EveryLibrary
- Founded: 2012
- Type: 501(c)(4)
- Tax ID no.: 46-1534149
- Purpose: Library advocacy
- Headquarters: Riverside, Illinois
- Region served: United States
- Key people: John Chrastka (founder and executive director)
- Revenue: $403,951 (2022)
- Website: www.everylibrary.org

= EveryLibrary =

American library advocacy non-profit

EveryLibrary is an American non-profit advocacy organization supporting public and school libraries and librarians.

EveryLibrary consists of the EveryLibrary 501(c)(4) organization and its companion organization, the EveryLibrary Institute 501(c)(3) organization.

== History ==
EveryLibrary was founded by John Chrastka in 2012, and he remains the organization's executive director. The group is the only political action committee focused on supporting libraries. Operating nationally, EveryLibrary is based in Riverside, Illinois.

EveryLibrary has focused their advocacy on topics including supporting funding for school librarians, and opposing book bans and censorship. The group maintains lists of "Legislation of Concern", where they identify state legislation that they believe would be harmful to libraries and librarians, or the freedom to read and access information.

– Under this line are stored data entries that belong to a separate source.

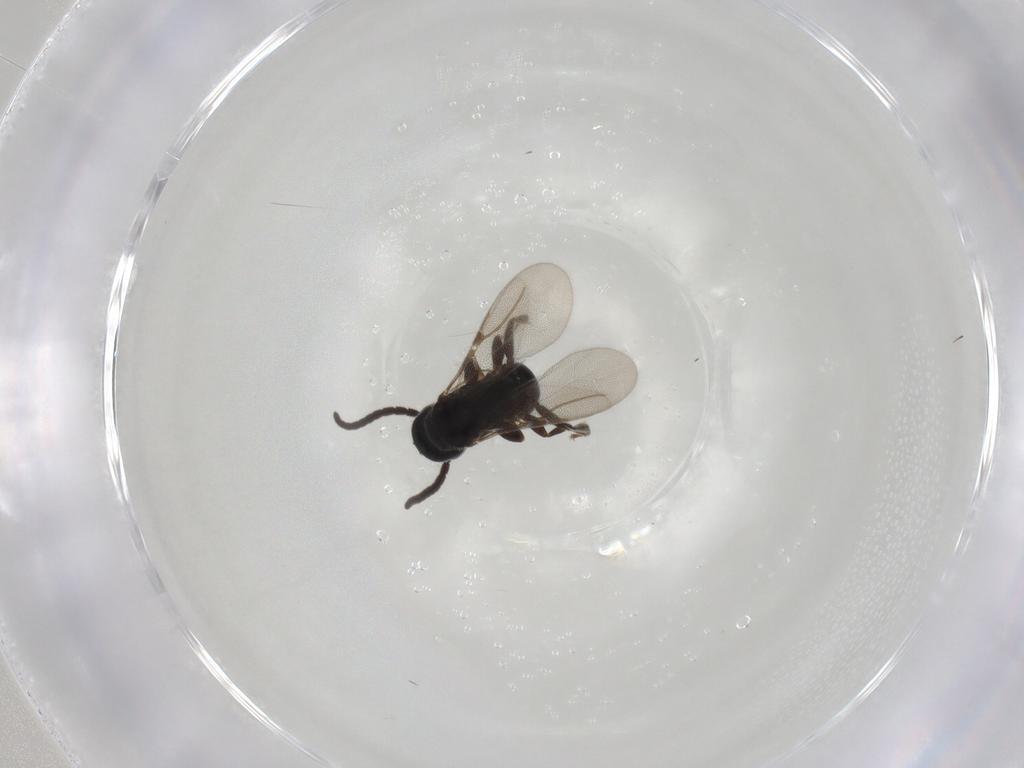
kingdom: Animalia
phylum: Arthropoda
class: Insecta
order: Hymenoptera
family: Bethylidae
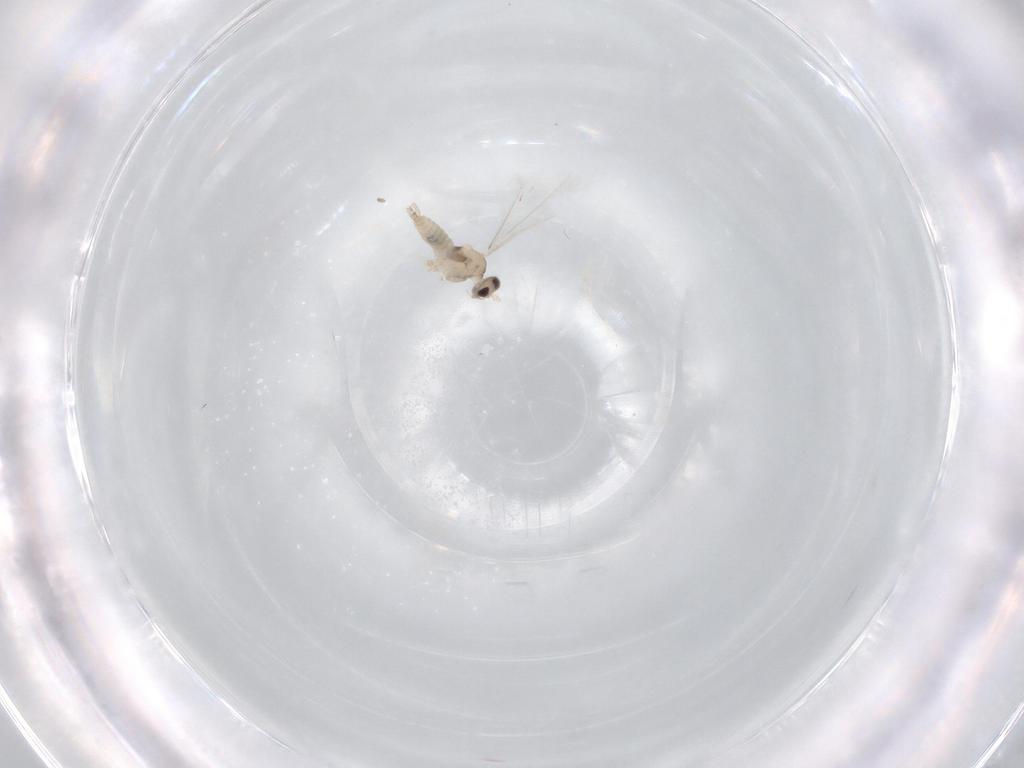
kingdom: Animalia
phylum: Arthropoda
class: Insecta
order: Diptera
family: Cecidomyiidae
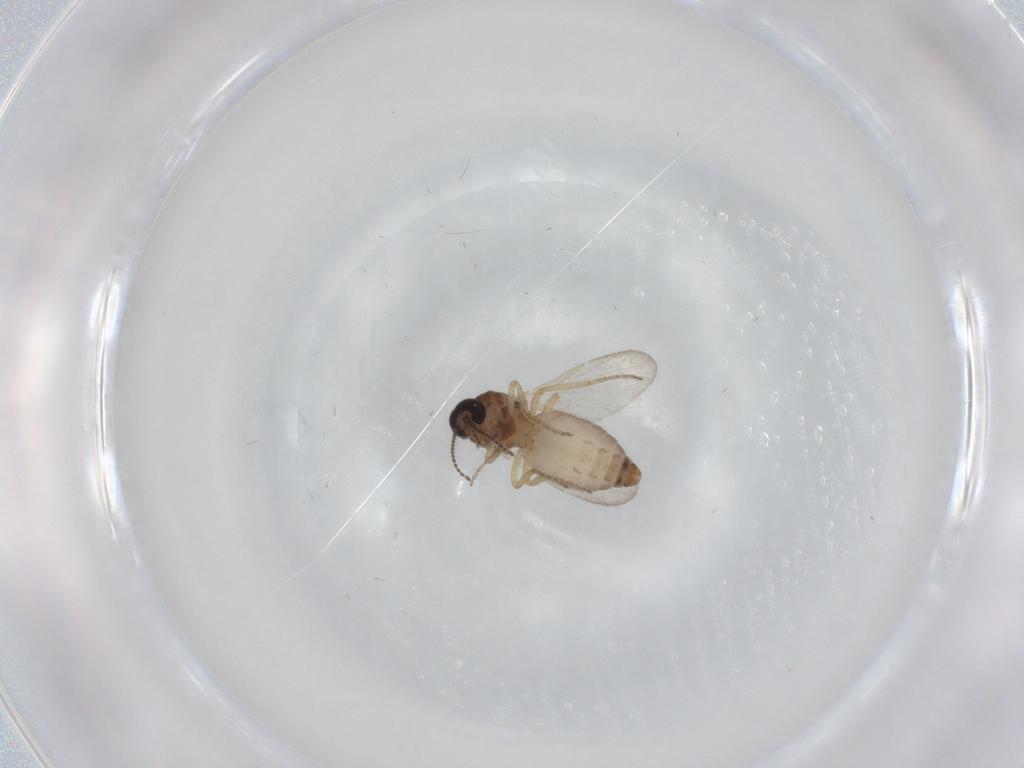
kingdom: Animalia
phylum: Arthropoda
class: Insecta
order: Diptera
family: Ceratopogonidae
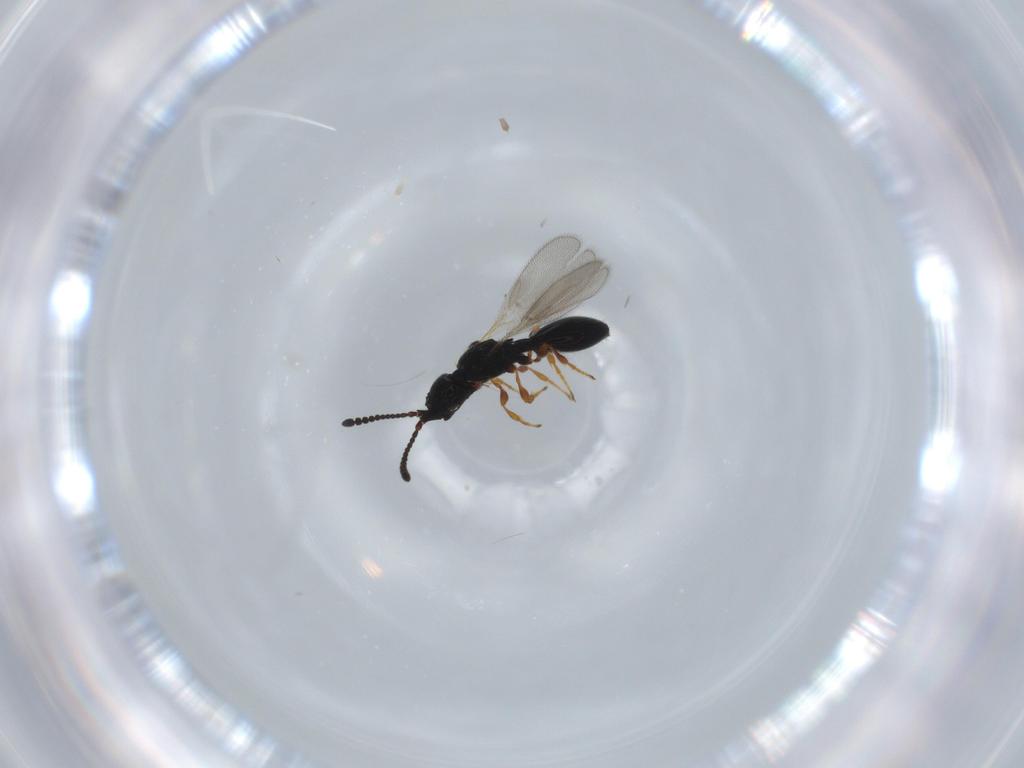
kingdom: Animalia
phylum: Arthropoda
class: Insecta
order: Hymenoptera
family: Diapriidae
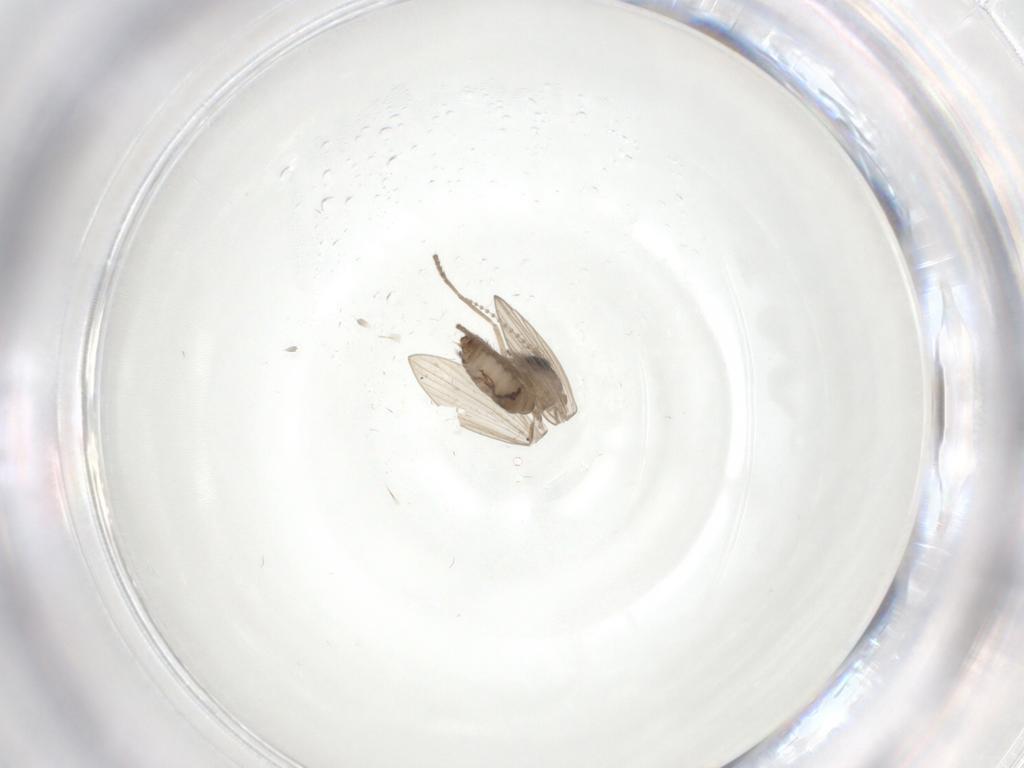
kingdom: Animalia
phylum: Arthropoda
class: Insecta
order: Diptera
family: Psychodidae
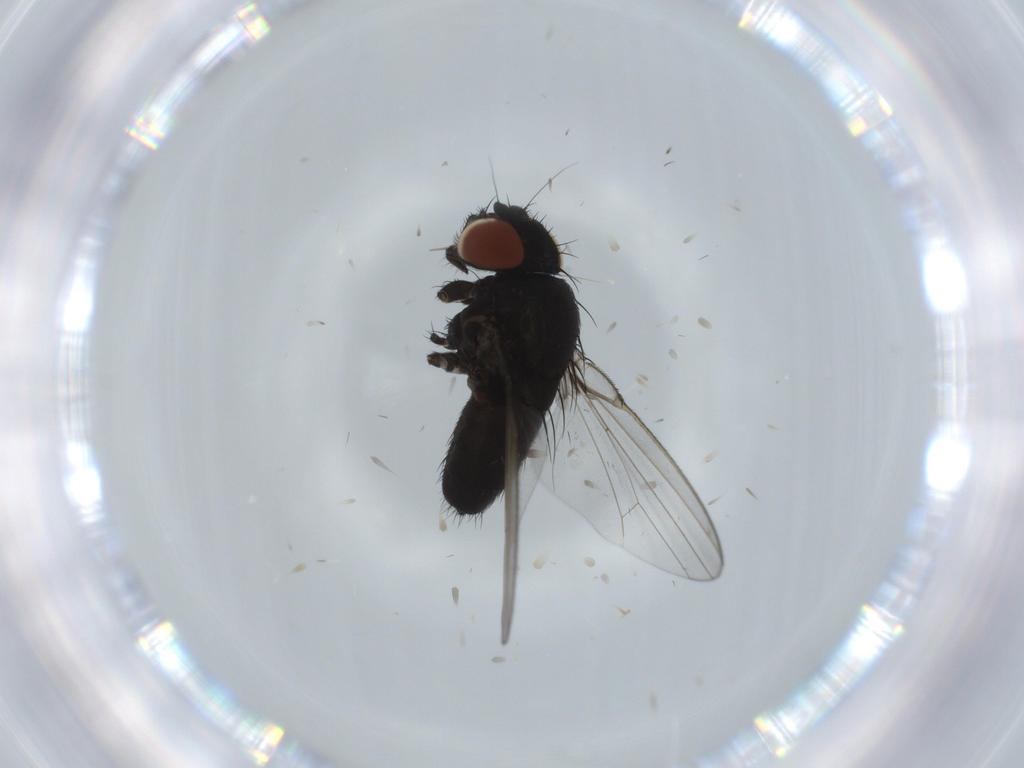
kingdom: Animalia
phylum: Arthropoda
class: Insecta
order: Diptera
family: Milichiidae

In 2023, the EveryLibrary Institute and Book Riot issued a survey, and subsequent EveryLibrary Institute-authored report, to understand parents' opinions on book bans and the trustworthiness of libraries.

In 2023, EveryLibrary and the EveryLibrary Institute launched Fight for the First, which provides resources for communities to act in defense of their first amendment rights.

In 2025, EveryLibrary, in collaboration with other advocacy groups, fought against library censorship in Alabama, Colorado, Connecticut, Delaware, and Rhode Island,
 as well as Trump administration censorship of the Smithsonian.